Cuando hube terminado estos rezos, la Hermana toma el muñeco y esparce la cera del cirio derretido sobre su abdomen. Después coloca el muñeco con mi rostro encima y comienza a enredarlos en la cinta de seda roja, dejando una tercera parte del listón libre para que al final yo realice tres nudos mientras pienso en lo mucho que amé a mi ex y en lo felices que vamos a ser después de este amarre. Así concluye la visita.

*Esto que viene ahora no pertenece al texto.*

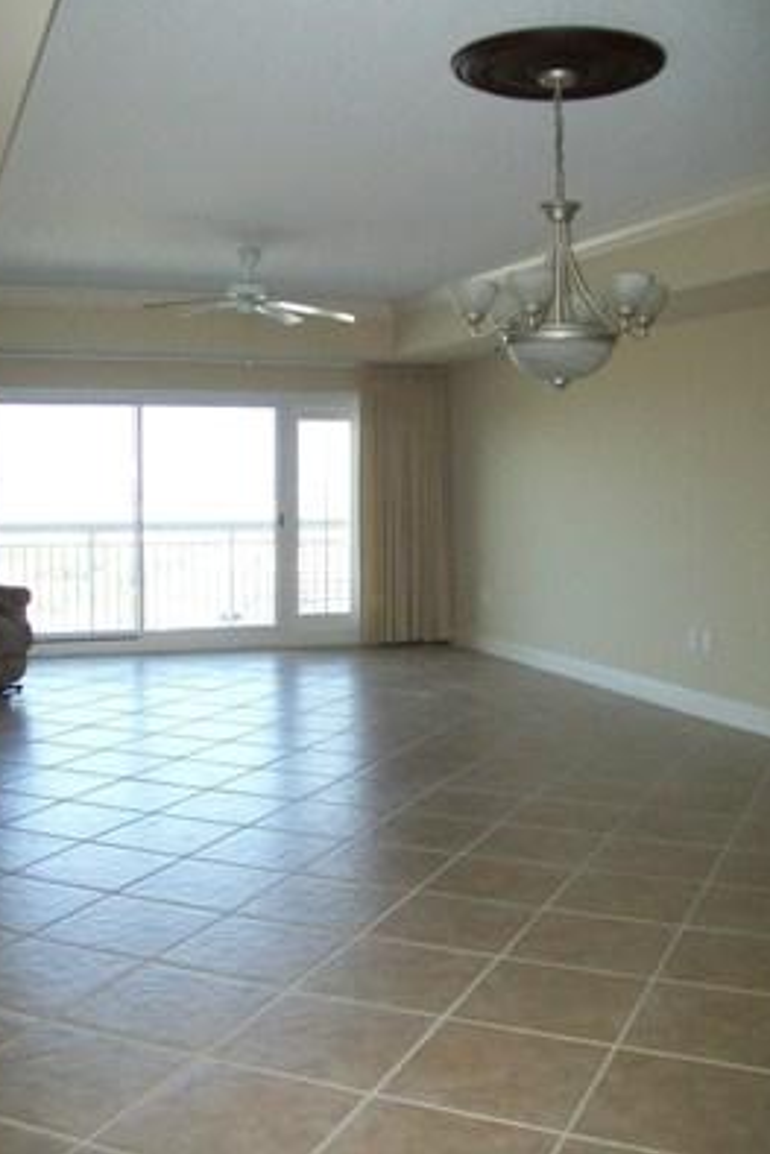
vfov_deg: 50.7
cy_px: 571
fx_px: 1218
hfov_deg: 35.1
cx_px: 395
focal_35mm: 38
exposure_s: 1/100
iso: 160
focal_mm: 6
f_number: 2.7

- Confiando en la gracia de la santa muerte y con la ayuda de todas las ánimas, usted va a tener un primer acercamiento al muchacho en cuatro diítas, si mucho - dice -. Eso sí - puntualiza -, póngale mucha fe al trabajito porque o sino si esta fregada - Mientras pronuncia estas palabras, saca de un cajón una bolsa de plástico doblada en triangulo, la despliega agitándola contra el viento y mete dentro el par de muñecos amarrados. -. Esto es suyo, lléveselo. Póngalo debajo de su cama y cada que pueda dígale a él al oído que lo ama, que lo extraña y que lo quiere de vuelta. Ya el trabajo está hecho, pero si usted quiere mejores resultados, hágalo y va a ver que lo va a tener en la mano - Me entrega el suvenir, salgo a encontrarme con Aurita y regresamos a casa.

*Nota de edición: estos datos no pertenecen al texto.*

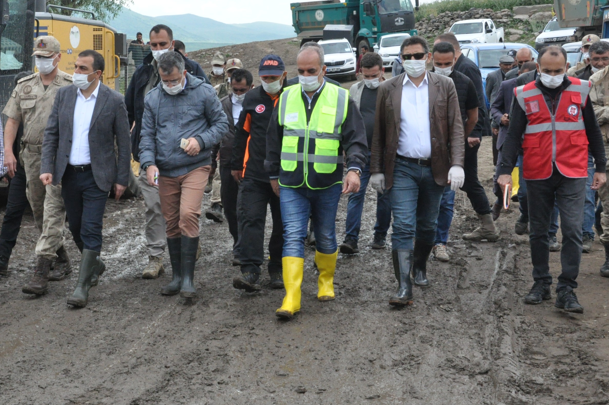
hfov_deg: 32.8
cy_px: 165
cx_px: 240
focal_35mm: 61
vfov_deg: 22.2
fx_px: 1031
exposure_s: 1/640
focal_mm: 30
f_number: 13
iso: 1600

Han pasado casi dos semanas desde que visité a la Hermana y aún no tengo rastro del acercamiento prometido. La esperanza se ha ido desvaneciendo poco a poco y ya casi sale el olor a incienso de mi ropa. Ese mismo día dispuse los muñecos según instrucciones. Sin embargo, una vergüenza inentendible me impidió susurrarles al oído las bobadas de doña Luz Marina. Creo en el destino, en el horóscopo dominical de El Tiempo y en el ángel de la guarda. Creo en los amuletos de la suerte, en los finales felices al estilo Cenicienta y (un poco) en Dios. Creía en el amarre de la bruja y en la convicción con que me aseguraba que mi amado volvería a mí. Anhelaba que su magia fuera más que un fraude y lograra traerme de vuelta a esa persona con la que fui tan feliz. La concebía a ella, a su templo y a su ritual pagano, como la última esperanza para recuperar a ese alguien que ya se ha ido. No puedo negar que, paralela a esta misiticidad absurda, siempre se movió en mí una razón exacerbada que desacreditaba y se mostraba escéptica frente a las acciones disparatadas de la Hermana. En este caso, fue esta segunda dimensión de mi dualidad la que acertó y le abrió los ojos a mi alter ego. Ahora sólo espero no tener que extender esta conclusión sobre todos mis dogmas.